Open coxley opened 8 months ago
Here's an example for how I will probably work around this until there's a better way. Feel free to steer me another direction :)
syntax = "proto3";
package zstd;
option go_package = "repro/zstd";
// Compressed is a wrapper for zstd encoded data in lieu of better ways of sharing metadata
message Compressed {
string category = 1;
string namespace = 2;
bytes data = 3;
}
// codec is a dictionary-aware compression implementation
//
// Given a category and namespace, it knows how to find the correct dictionary
// to compress with.

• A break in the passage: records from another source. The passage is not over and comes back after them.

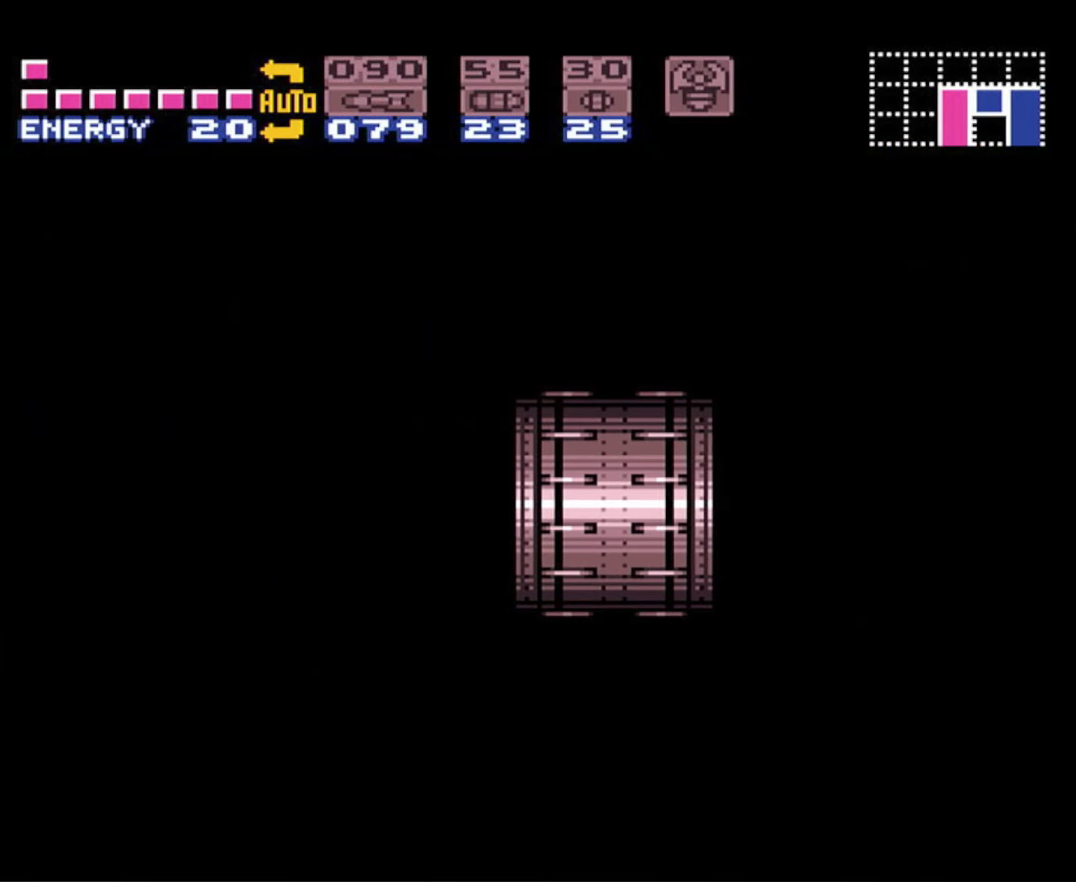
{"buttons": ["B", "DPAD_RIGHT"], "events": []}
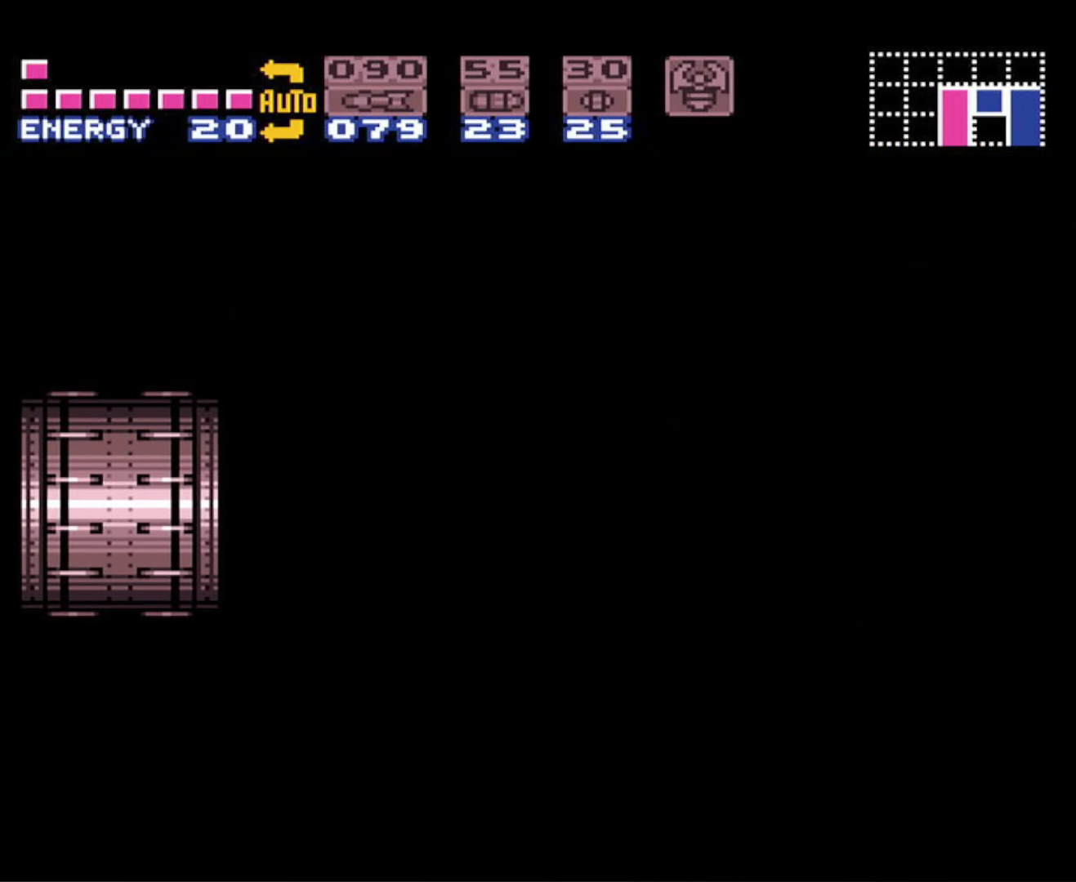
{"buttons": ["B", "DPAD_RIGHT"], "events": []}
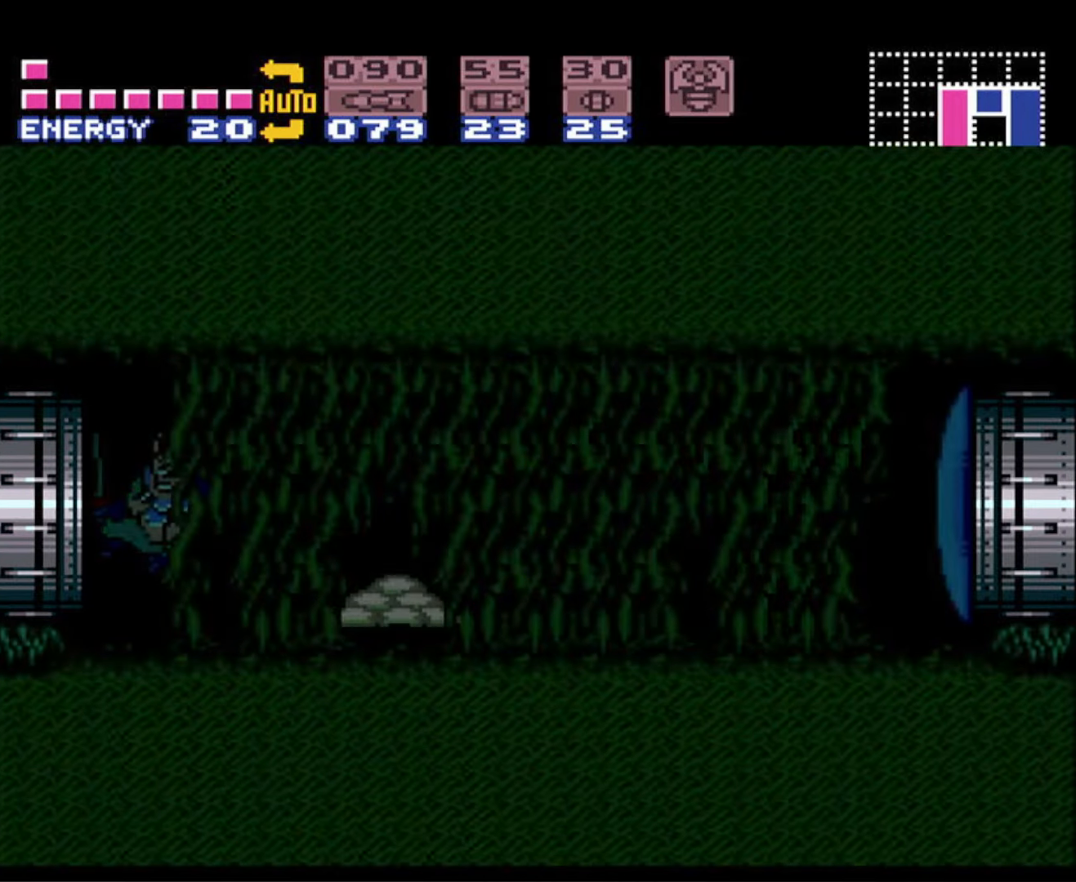
{"buttons": ["B", "DPAD_RIGHT"], "events": []}
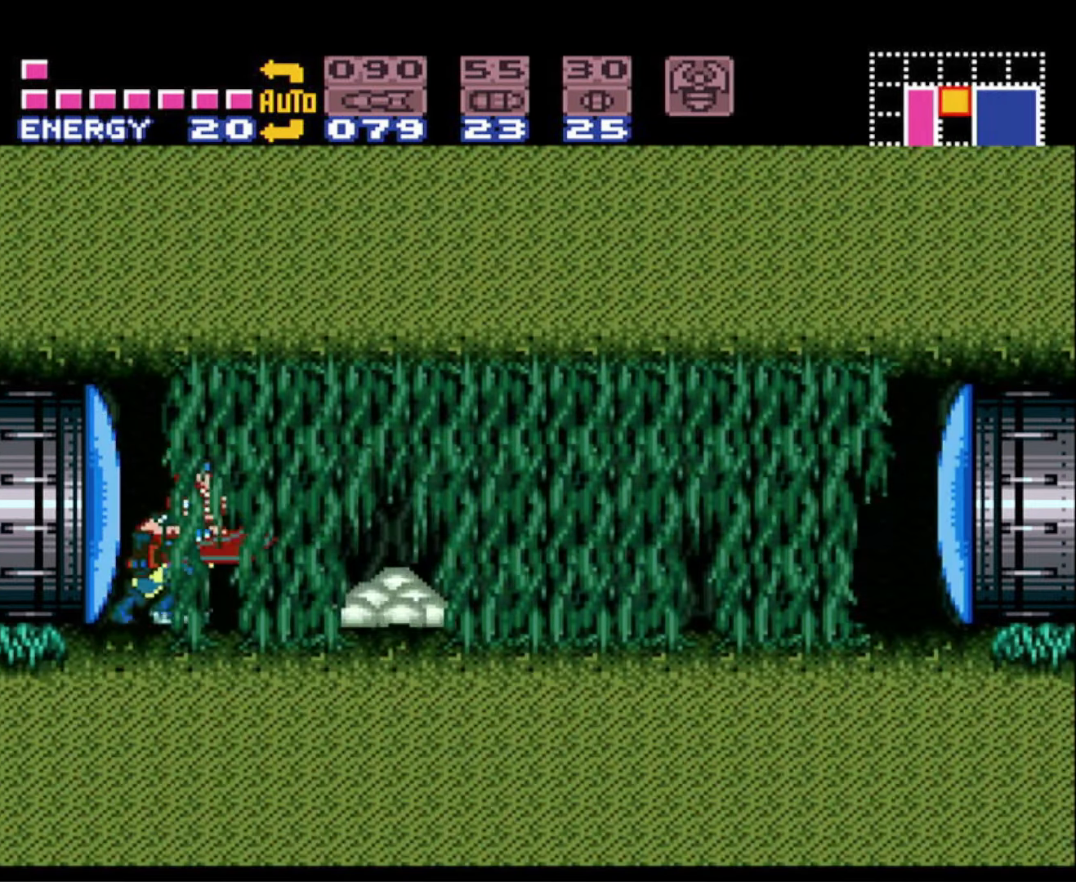
{"buttons": ["B", "DPAD_RIGHT"], "events": [[50, "B", "up"], [67, "B", "down"], [117, "A", "down"], [184, "A", "up"]]}
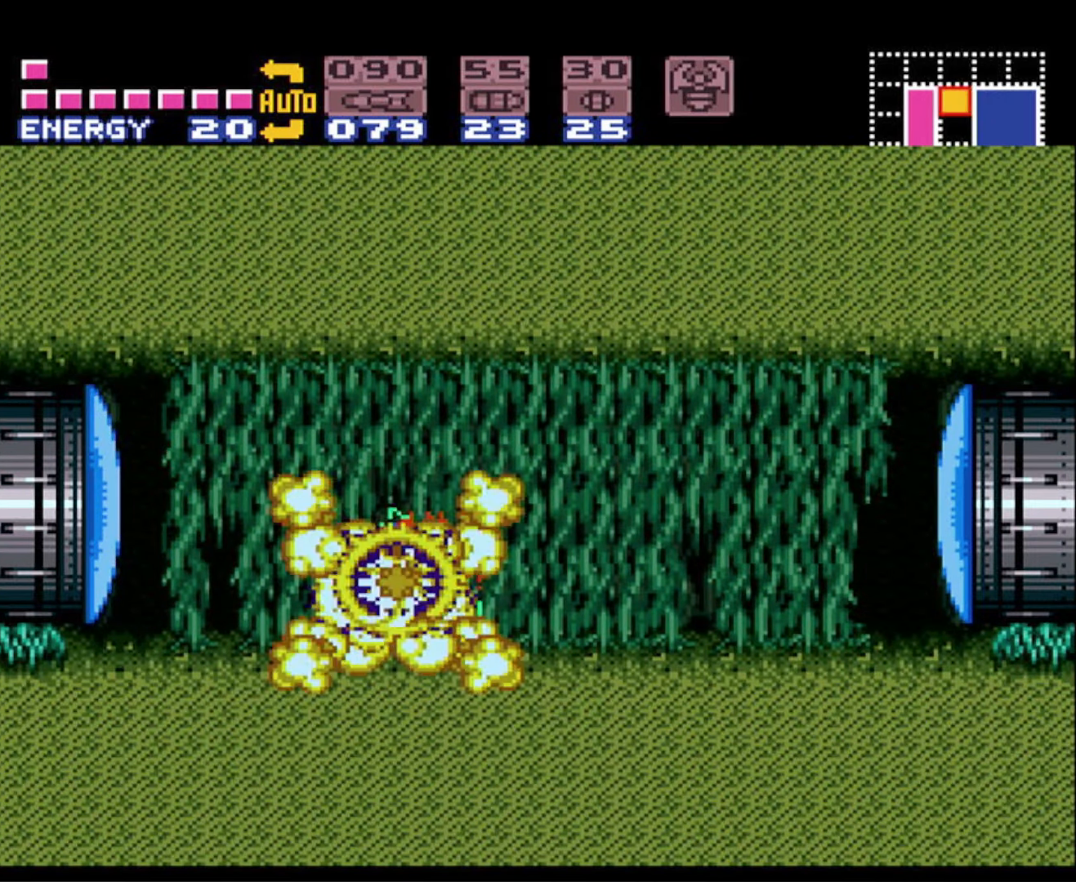
{"buttons": ["B", "DPAD_RIGHT"], "events": [[50, "X", "down"], [150, "X", "up"], [234, "X", "down"], [300, "X", "up"], [384, "X", "down"], [450, "X", "up"]]}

For decompression, it reads the dictionary ID from the
// zstd payload.
//
// This could later be augmented to have decompression IDs category:namespace
// aware vs. assuming they're globally scoped.
type codec struct {
Category string
Namespace string
}
func (c *codec) Marshal(v any) ([]byte, error) {
return marshal(c.Category, c.Namespace, v)
}
func (c *codec) Unmarshal(data []byte, v any) error {
return unmarshal(data, v)
}
func (c *codec) Name() string {
return "zstd-wrapper"
}
// marshal and compress 'v', wrap in [zstd.Compressed], and return the result
// of marshalling that
//
// Skip wrapping if 'v' is already a [zstd.Compressed]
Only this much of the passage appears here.